(The task) Wherever the listing holds a picture, leave it out, and copy the remainder exactly.

(Source data)
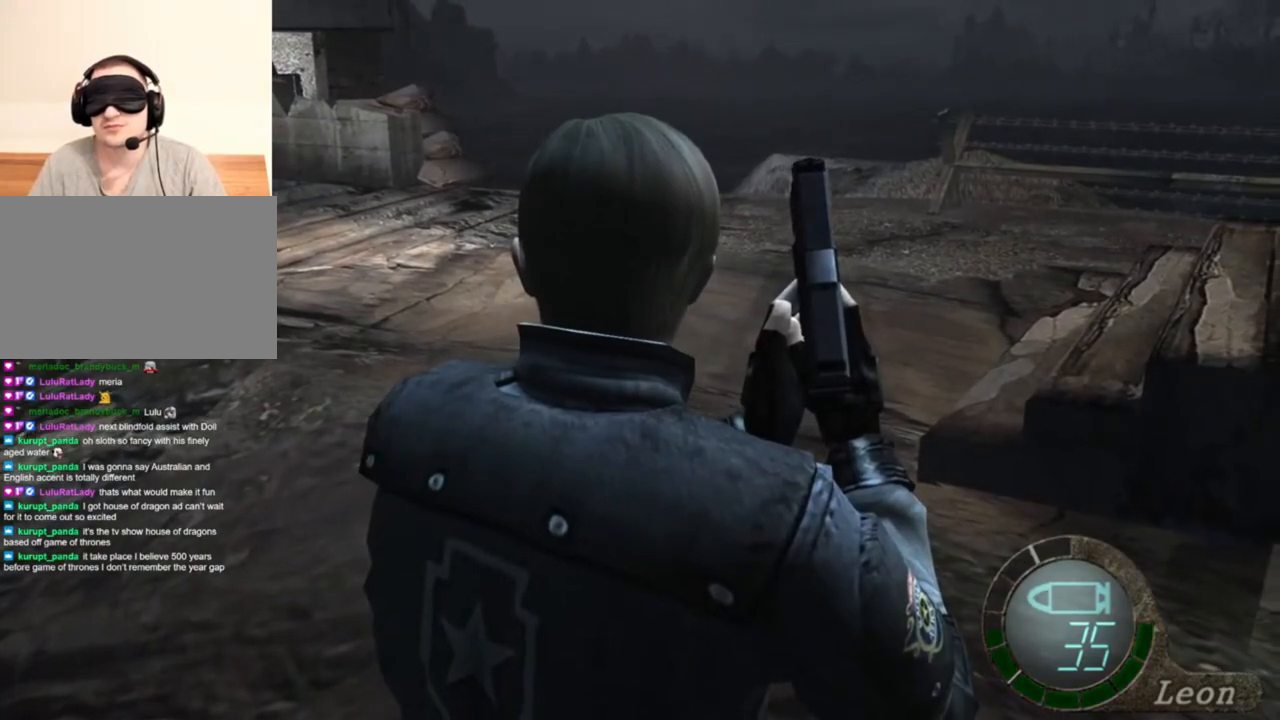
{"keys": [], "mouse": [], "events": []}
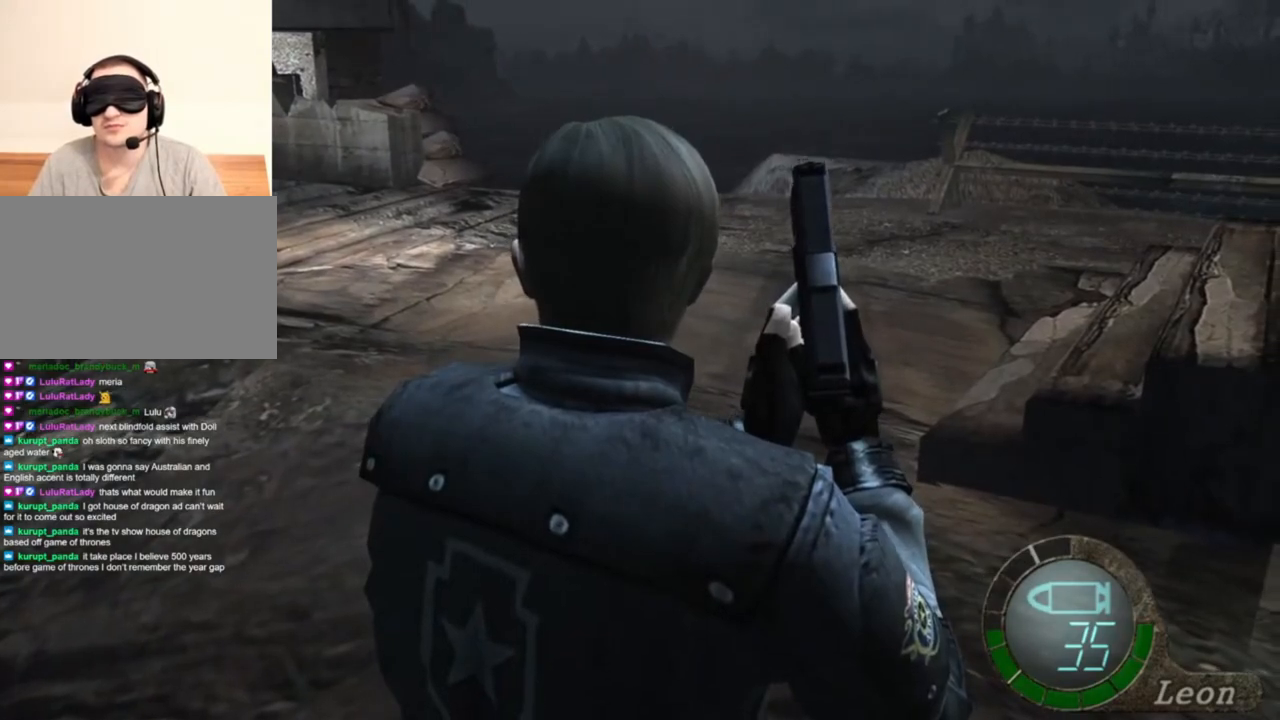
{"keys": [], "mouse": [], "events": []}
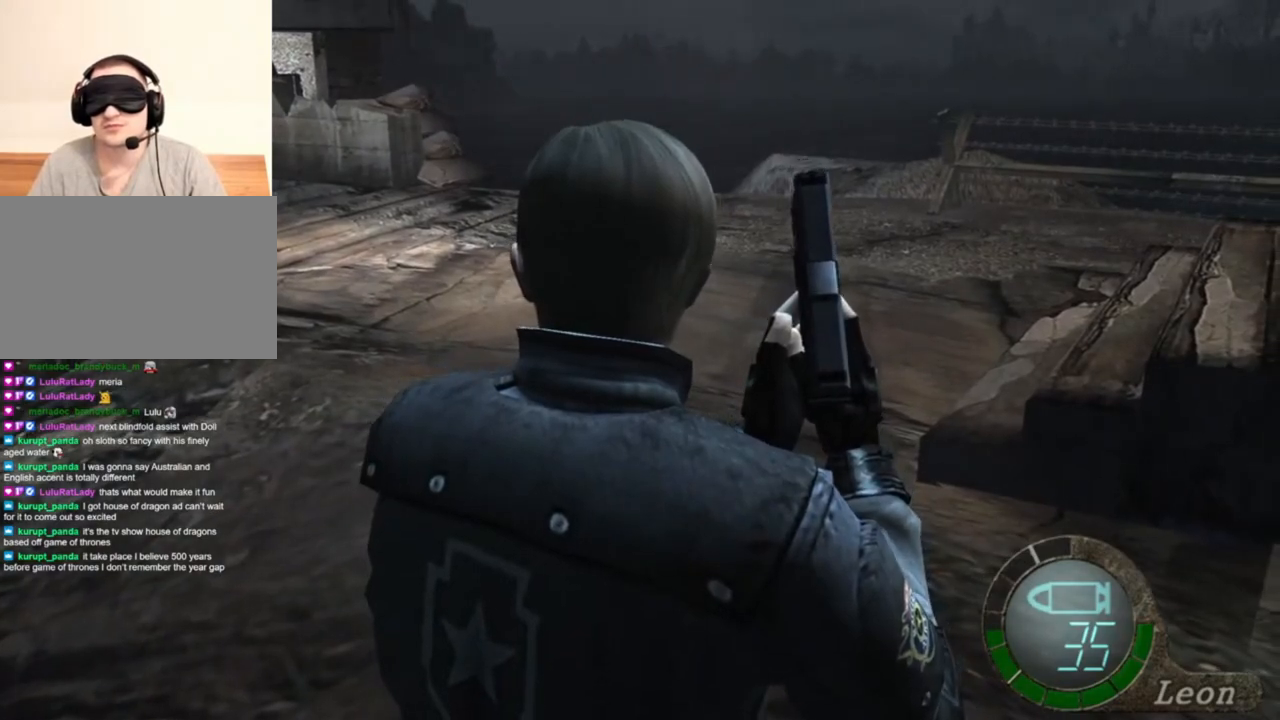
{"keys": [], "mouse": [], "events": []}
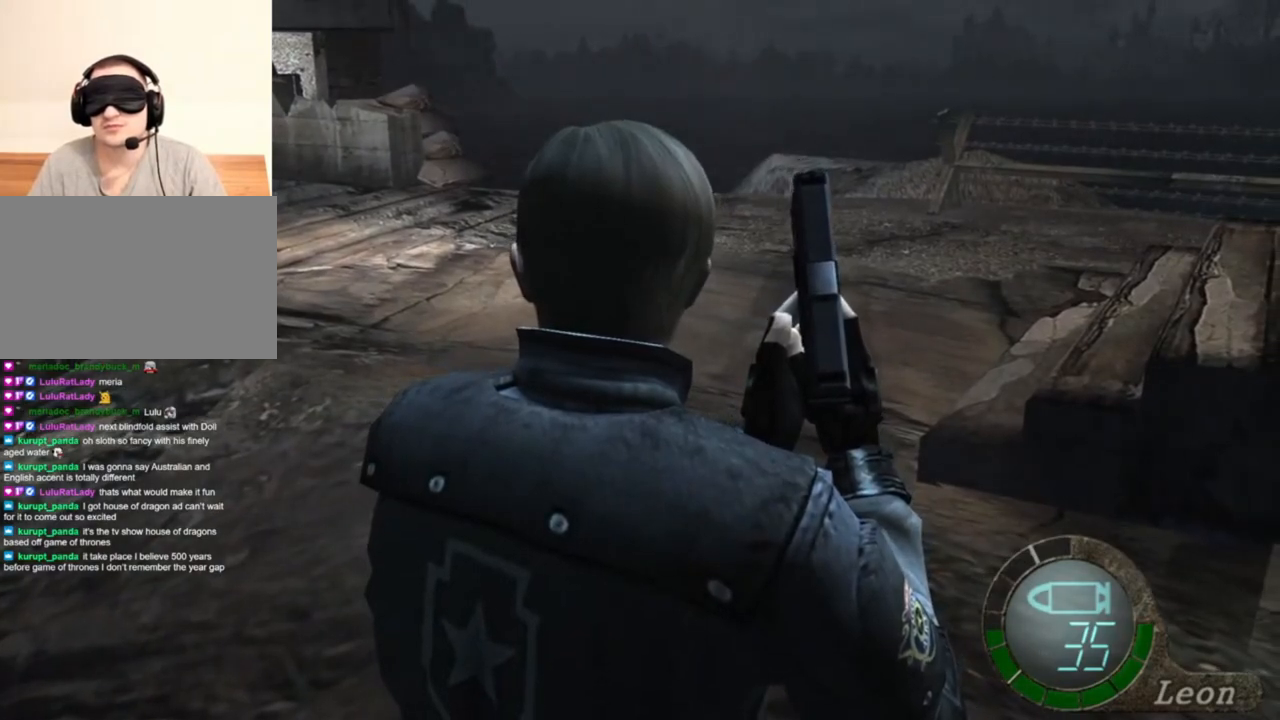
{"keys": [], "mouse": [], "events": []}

(Response to the task)
{"keys": [], "mouse": [], "events": []}
{"keys": [], "mouse": [], "events": []}
{"keys": [], "mouse": [], "events": []}
{"keys": [], "mouse": [], "events": []}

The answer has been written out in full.